FIG. 1 is a first cross-sectional view illustrating a method of manufacturing a semiconductor device according to an embodiment of the invention.

FIG. 2 is a second cross-sectional view illustrating the method for manufacturing the semiconductor device according to the embodiment of the invention.

FIG. 3 is a third cross-sectional view illustrating the method for manufacturing the semiconductor device according to the embodiment of the invention.

FIG. 4 is a fourth sectional view illustrating the method for manufacturing the semiconductor device according to the embodiment of the invention.

FIG. 5 is a first cross-sectional view illustrating the method of manufacturing the semiconductor device according to the conventional example.

FIG. 6 is a second cross-sectional view illustrating the method for manufacturing the semiconductor device according to the conventional example.

FIG. 7 is a third cross-sectional view explaining the method for manufacturing the semiconductor device according to the conventional example.

─────────────────────────────────────────────────── ─── Continuation of the front page (51) Int.Cl. ⁶ Identification number Office reference number FI technical display location H01L 21/306

Claims (2)

[Claims] 1. An insulating film (1) is formed on a silicon substrate (11).
2) is formed, a predetermined resist pattern (13) is formed, the insulating film (12) is dry-etched using the resist pattern (13) as a mask, and an opening (15) is formed to form the silicon substrate.
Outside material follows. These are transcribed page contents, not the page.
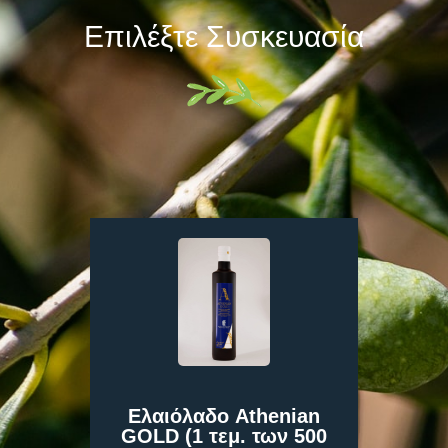
Επιλέξτε Συσκευασία
Ελαιόλαδο Athenian
GOLD (1 τεμ. των 500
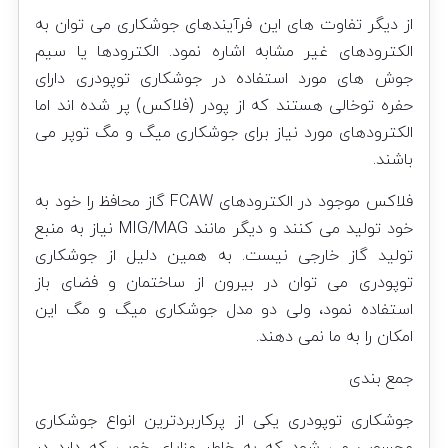
از دیگر تفاوت های این فرآیندهای جوشکاری می توان به
الکترودهای غیر مشابه اشاره نمود. الکترودها یا سیم
جوش های مورد استفاده در جوشکاری توپودری دارای
حفره توخالی هستند که از پودر (فلاکس) پر شده اند اما
الکترودهای مورد نیاز برای جوشکاری میگ و مگ توپر می
باشند.
فلاکس موجود در الکترودهای FCAW گاز محافظ را خود به
خود تولید می کنند و دیگر مانند MIG/MAG نیاز به منبع
تولید گاز خارجی نیست. به همین دلیل از جوشکاری
توپودری می توان در بیرون از ساختمان و فضای باز
استفاده نمود، ولی دو مدل جوشکاری میگ و مگ این
امکان را به ما نمی دهند.
جمع بندی
جوشکاری توپودری یکی از پرکاربردترین انواع جوشکاری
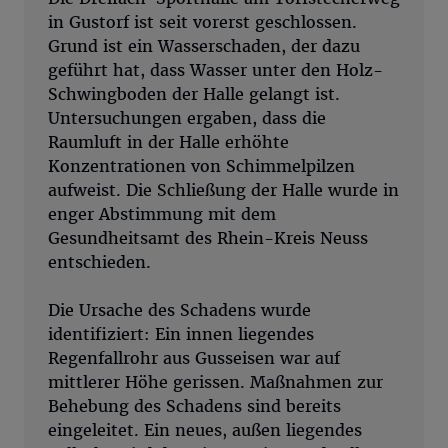
in Gustorf ist seit vorerst geschlossen.
Grund ist ein Wasserschaden, der dazu
geführt hat, dass Wasser unter den Holz-
Schwingboden der Halle gelangt ist.
Untersuchungen ergaben, dass die
Raumluft in der Halle erhöhte
Konzentrationen von Schimmelpilzen
aufweist. Die Schließung der Halle wurde in
enger Abstimmung mit dem
Gesundheitsamt des Rhein-Kreis Neuss
entschieden.
Die Ursache des Schadens wurde
identifiziert: Ein innen liegendes
Regenfallrohr aus Gusseisen war auf
mittlerer Höhe gerissen. Maßnahmen zur
Behebung des Schadens sind bereits
eingeleitet. Ein neues, außen liegendes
Exposing (11); forming a selective oxidation layer (14A) by oxidizing the defect layer (14) generated on the surface of the silicon substrate (11) during the dry etching step; And a step of removing the oxide layer (14A) by wet etching. 2. An insulating film (12) made of a BPSG film is formed on a silicon substrate (11), a predetermined resist pattern (13) is formed, and the insulating film (13) is used as a mask. 12) dry etching
In the step of forming the opening (15) to expose the silicon substrate (11) and the step of the dry etching, the defect layer (14) generated on the surface of the silicon substrate (11) is oxidized and selected. A method of manufacturing a semiconductor device, comprising: a step of forming an oxide layer (14A); and a step of removing the selective oxidation layer (14A) by wet etching using a hydrofluoric acid-based etching solution.